The compromise sets the small business definition at 15 full-time workers, part-time workers not included for the first 18 months, or until 1 January 2011. But thereafter, workers with one year of service – no matter; full-time, part-time, or casual – will have protection. Under Howard’s WorkChoices, businesses with fewer than 100 workers were exempt from the unfair labour dismissal statute.

The Labour Party also compromised on some restrictions to union access to worksites and union access to certain types of information.

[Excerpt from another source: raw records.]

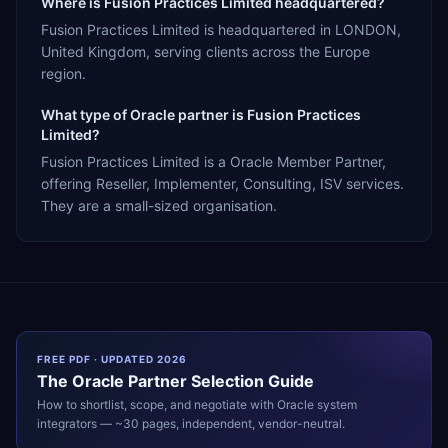
Where is Fusion Practices Limited headquartered?
Fusion Practices Limited is headquartered in LONDON,
United Kingdom, serving clients across the Europe
region.
What type of Oracle partner is Fusion Practices
Limited?
Fusion Practices Limited is a Oracle Member Partner,
offering Reseller, Implementer, Consulting, ISV services.
They are a small-sized organisation.
FREE PDF · UPDATED 2026
The
Oracle
Partner Selection Guide
How to shortlist, scope, and negotiate with
Oracle
system
integrators — ~30 pages, independent, vendor-neutral.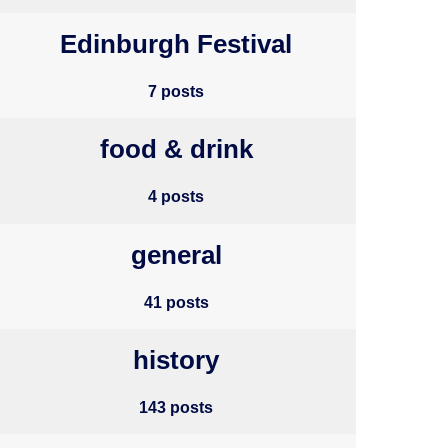
Edinburgh Festival
7 posts
food & drink
4 posts
general
41 posts
history
143 posts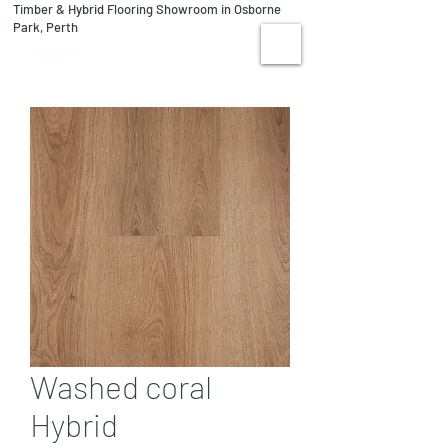
Timber & Hybrid Flooring Showroom in Osborne
08 9244 1122
Park, Perth
VISIT US
Washed coral
Hybrid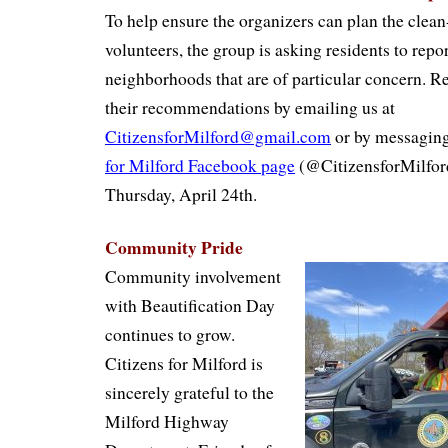
To help ensure the organizers can plan the clean
volunteers, the group is asking residents to repor
neighborhoods that are of particular concern. R
their recommendations by emailing us at
CitizensforMilford@gmail.com
or by messaging
for Milford Facebook page
(@CitizensforMilford
Thursday, April 24th.
Community Pride
Community involvement
with Beautification Day
continues to grow.
Citizens for Milford is
sincerely grateful to the
Milford Highway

In all, 231 Senate amendments were submitted to a Fair Work House version, which passed in December 2008. But the new law is fairer and gives workers far better protections in an economic downturn than what was on the books under Howard.

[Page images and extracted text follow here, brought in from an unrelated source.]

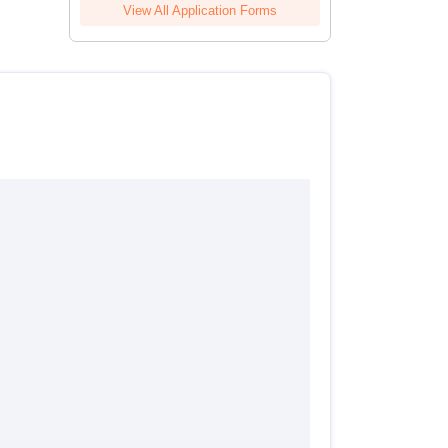
View All Application Forms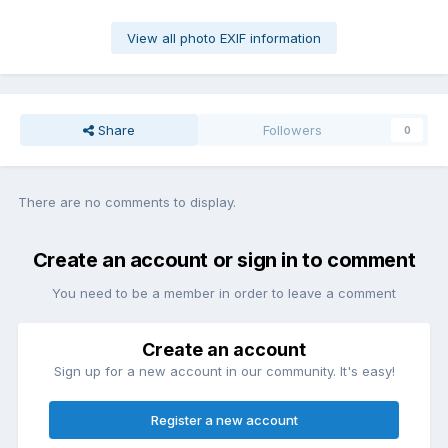
View all photo EXIF information
Share
Followers
0
There are no comments to display.
Create an account or sign in to comment
You need to be a member in order to leave a comment
Create an account
Sign up for a new account in our community. It's easy!
Register a new account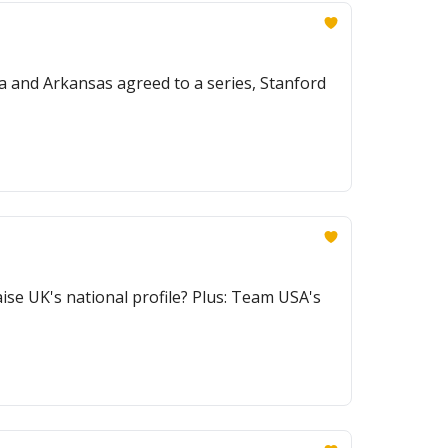
na and Arkansas agreed to a series, Stanford
ise UK's national profile? Plus: Team USA's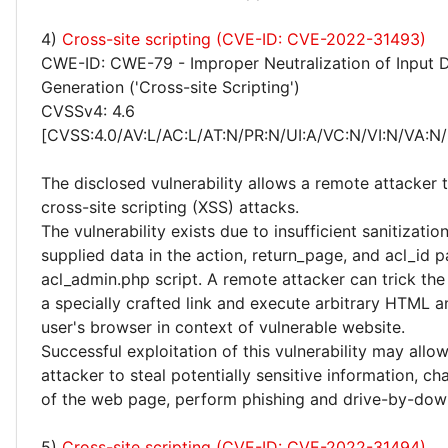
4)
Cross-site scripting (CVE-ID: CVE-2022-31493)
CWE-ID: CWE-79 - Improper Neutralization of Input 
Generation ('Cross-site Scripting')
CVSSv4: 4.6
[CVSS:4.0/AV:L/AC:L/AT:N/PR:N/UI:A/VC:N/VI:N/VA:N/
The disclosed vulnerability allows a remote attacker
cross-site scripting (XSS) attacks.
The vulnerability exists due to insufficient sanitizatio
supplied data in the action, return_page, and acl_id p
acl_admin.php script. A remote attacker can trick the
a specially crafted link and execute arbitrary HTML a
user's browser in context of vulnerable website.
Successful exploitation of this vulnerability may allo
attacker to steal potentially sensitive information, 
of the web page, perform phishing and drive-by-dow
5)
Cross-site scripting (CVE-ID: CVE-2022-31494)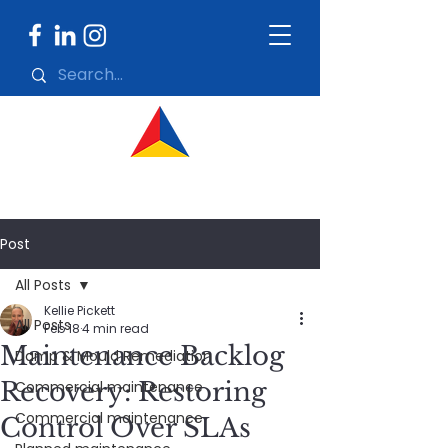
Post
All Posts
Kellie Pickett
All Posts
Feb 18
4 min read
Maintenance Backlog
Damp & Mould Remediation
Recovery: Restoring
Commercial maintenance
Commercial maintenance
Control Over SLAs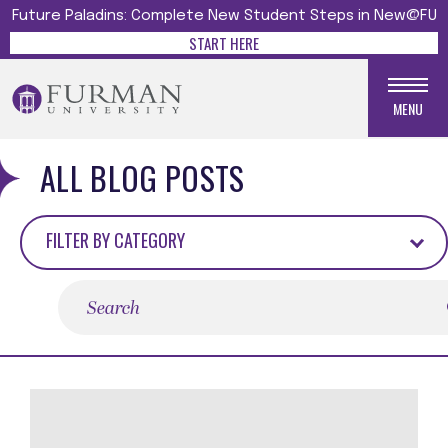
Future Paladins: Complete New Student Steps in New@FU
START HERE
MENU
ALL BLOG POSTS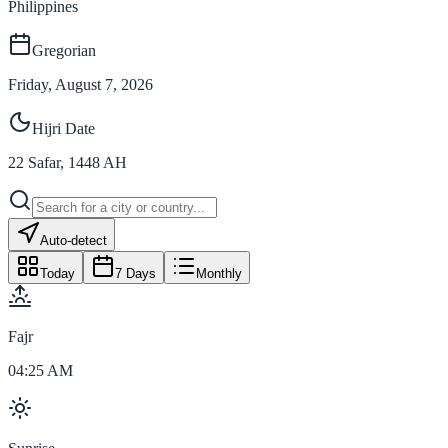
Philippines
Gregorian
Friday, August 7, 2026
Hijri Date
22
Safar
,
1448
AH
Auto-detect
Today
7 Days
Monthly
Fajr
04:25 AM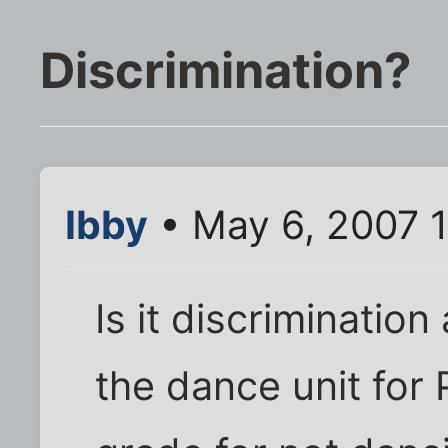
Discrimination?
Ibby
• May 6, 2007 
Is it discrimination
the dance unit for 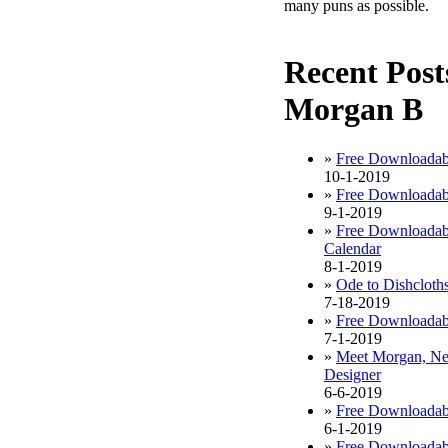
many puns as possible.
Recent Post
Morgan B
»
Free Downloadab
10-1-2019
»
Free Downloadab
9-1-2019
»
Free Downloadab
Calendar
8-1-2019
»
Ode to Dishcloth
7-18-2019
»
Free Downloadabl
7-1-2019
»
Meet Morgan, Ne
Designer
6-6-2019
»
Free Downloadab
6-1-2019
»
Free Downloadab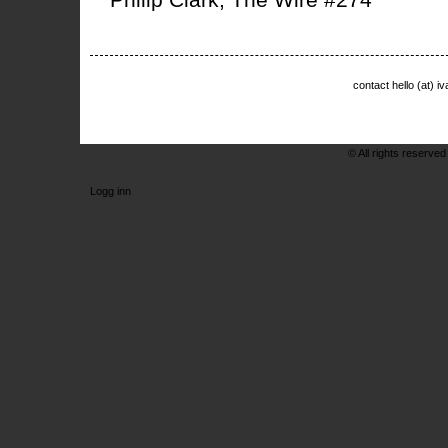
contact hello (at) 
© All rights reserved
Logg inn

It creates ten national job standards, charters collective bargaining as the main tenet in labour-management relations, and creates a national industrial umpire with enforcement powers, the Fair Work Commission, thus replacing six Howard-era agencies that essentially were charged with removing workplace regulations.

It also spells out workers’ rights to representation; access to arbitration; establishes a 38-hour workweek; grants four weeks annual leave; and allows the practice of flexible work schedules and conditions to take hold. Additionally, it sets out a standard process for regularly raising the minimum wage.

The unfair dismissal statute, plus implementation of good-faith enterprise bargaining takes effect 1 July 2009, while the remainder of the provisions take effect 1 January 2010.

Sharon Burrow

Sharon Burrow, President of the Australian Council of Trades Unions (ACTU), called the Senate passage a “major step forward for working Australians,” marking “a historic moment in restoring workers’ rights. After a decade of attacks on working people by the Liberal and National Parties the tide has turned,” she said. “We can take pride in what we have achieved.”